(Images with keypoint coordinates)

Content starts

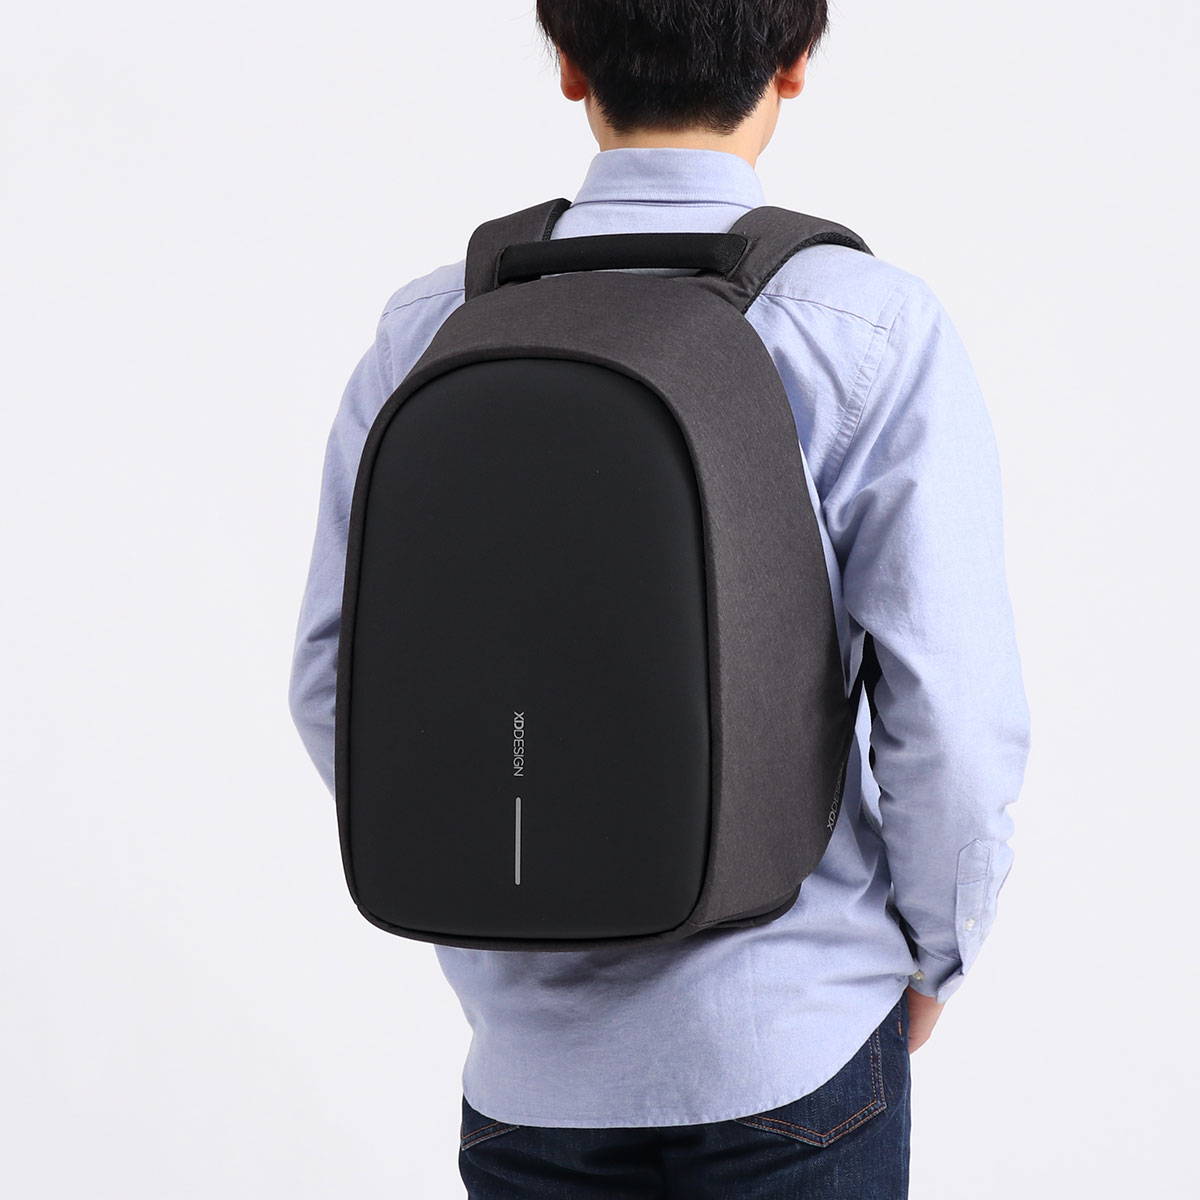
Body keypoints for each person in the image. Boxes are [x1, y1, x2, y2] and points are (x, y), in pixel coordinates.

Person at [288, 2, 1030, 1195]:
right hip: (793, 1038)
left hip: (529, 1074)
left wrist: (502, 902)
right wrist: (935, 957)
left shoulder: (434, 323)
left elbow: (336, 681)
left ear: (568, 63)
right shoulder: (866, 324)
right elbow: (950, 714)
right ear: (794, 62)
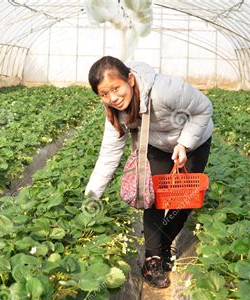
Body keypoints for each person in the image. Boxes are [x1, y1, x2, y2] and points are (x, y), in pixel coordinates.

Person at [85, 56, 213, 288]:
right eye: (104, 94)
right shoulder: (116, 114)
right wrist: (92, 196)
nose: (112, 97)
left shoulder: (164, 91)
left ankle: (165, 245)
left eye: (116, 88)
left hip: (192, 141)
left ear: (130, 80)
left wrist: (184, 143)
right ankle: (153, 258)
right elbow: (108, 156)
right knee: (151, 196)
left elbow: (203, 108)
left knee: (184, 198)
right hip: (155, 144)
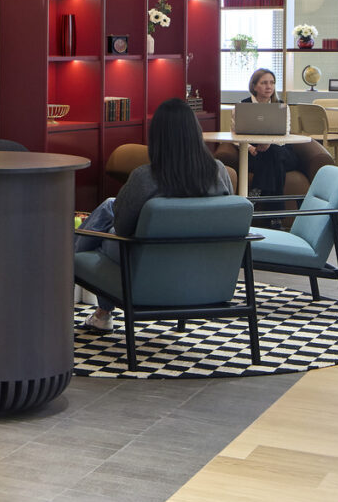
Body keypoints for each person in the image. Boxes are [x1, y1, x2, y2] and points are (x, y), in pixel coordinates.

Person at [76, 99, 233, 333]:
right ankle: (99, 310)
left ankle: (74, 272)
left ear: (158, 137)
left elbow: (123, 227)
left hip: (146, 261)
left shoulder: (145, 177)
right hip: (203, 263)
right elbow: (225, 218)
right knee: (110, 206)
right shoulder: (218, 171)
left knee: (105, 221)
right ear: (195, 132)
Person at [231, 66, 334, 199]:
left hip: (282, 151)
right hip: (254, 154)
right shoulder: (242, 106)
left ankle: (256, 191)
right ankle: (275, 215)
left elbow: (285, 134)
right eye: (264, 83)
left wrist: (269, 144)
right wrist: (250, 148)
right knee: (274, 162)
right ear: (254, 86)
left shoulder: (281, 106)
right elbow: (234, 134)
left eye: (272, 82)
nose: (269, 86)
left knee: (273, 152)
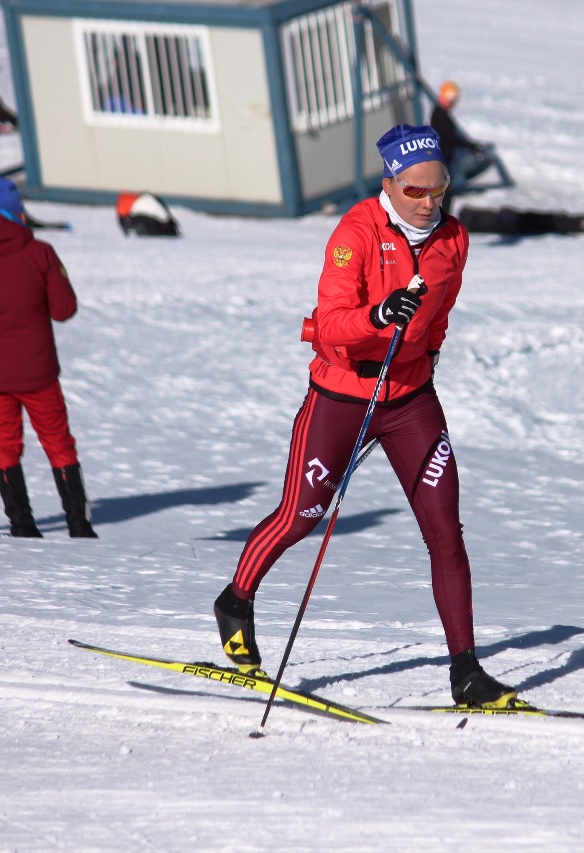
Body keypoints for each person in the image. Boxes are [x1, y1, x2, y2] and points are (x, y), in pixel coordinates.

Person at [213, 124, 517, 709]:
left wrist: (428, 355)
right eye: (415, 192)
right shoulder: (356, 233)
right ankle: (236, 599)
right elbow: (329, 323)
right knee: (301, 516)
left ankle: (466, 671)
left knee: (445, 532)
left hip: (410, 400)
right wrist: (378, 315)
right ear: (390, 183)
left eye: (438, 190)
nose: (428, 203)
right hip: (343, 395)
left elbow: (441, 311)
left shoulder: (453, 238)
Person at [0, 178, 96, 539]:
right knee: (58, 442)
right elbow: (64, 309)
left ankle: (21, 524)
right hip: (37, 370)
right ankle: (78, 523)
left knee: (6, 444)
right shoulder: (40, 252)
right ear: (19, 213)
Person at [428, 80, 492, 216]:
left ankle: (445, 219)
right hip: (443, 160)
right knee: (445, 191)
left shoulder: (442, 114)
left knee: (446, 192)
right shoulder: (440, 115)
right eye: (449, 99)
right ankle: (443, 219)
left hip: (446, 159)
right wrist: (470, 146)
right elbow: (451, 137)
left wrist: (470, 145)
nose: (452, 103)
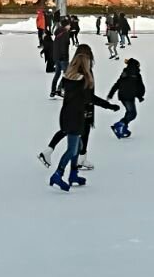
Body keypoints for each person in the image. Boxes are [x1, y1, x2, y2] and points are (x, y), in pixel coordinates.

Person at [49, 46, 118, 191]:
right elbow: (91, 98)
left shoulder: (68, 78)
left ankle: (73, 174)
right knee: (72, 150)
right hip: (76, 118)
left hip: (66, 115)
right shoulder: (82, 82)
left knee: (78, 146)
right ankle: (57, 174)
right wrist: (109, 106)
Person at [107, 56, 145, 138]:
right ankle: (119, 125)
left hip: (122, 96)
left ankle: (123, 128)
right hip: (129, 96)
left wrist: (111, 94)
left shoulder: (125, 73)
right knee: (132, 114)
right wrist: (140, 96)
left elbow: (117, 84)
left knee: (129, 112)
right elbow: (140, 87)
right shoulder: (137, 75)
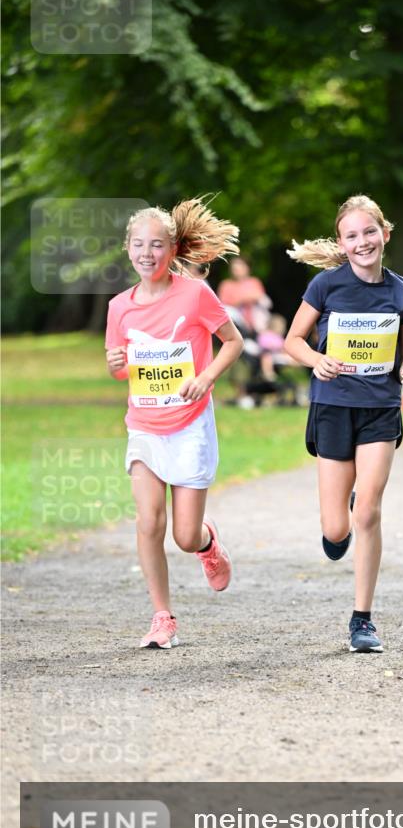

Content ends

# What needs to be done
Set down exactly the lines of the data above, beginning with the line that has "left knee: (445, 532)" and ending with the line that has "nose: (452, 103)", and no others.

# Written response
left knee: (445, 532)
left hip: (410, 400)
right wrist: (378, 315)
right ear: (390, 183)
left eye: (438, 190)
nose: (428, 203)
right hip: (343, 395)
left elbow: (441, 311)
left shoulder: (453, 238)
Person at [0, 178, 96, 539]:
right knee: (58, 442)
right elbow: (64, 309)
left ankle: (21, 524)
right hip: (37, 370)
right ankle: (78, 523)
left knee: (6, 444)
right shoulder: (40, 252)
right ear: (19, 213)
Person at [428, 80, 492, 216]:
left ankle: (445, 219)
right hip: (443, 160)
right knee: (445, 191)
left shoulder: (442, 114)
left knee: (446, 192)
right shoulder: (440, 115)
right eye: (449, 99)
right ankle: (443, 219)
left hip: (446, 159)
right wrist: (470, 146)
right elbow: (451, 137)
left wrist: (470, 145)
nose: (452, 103)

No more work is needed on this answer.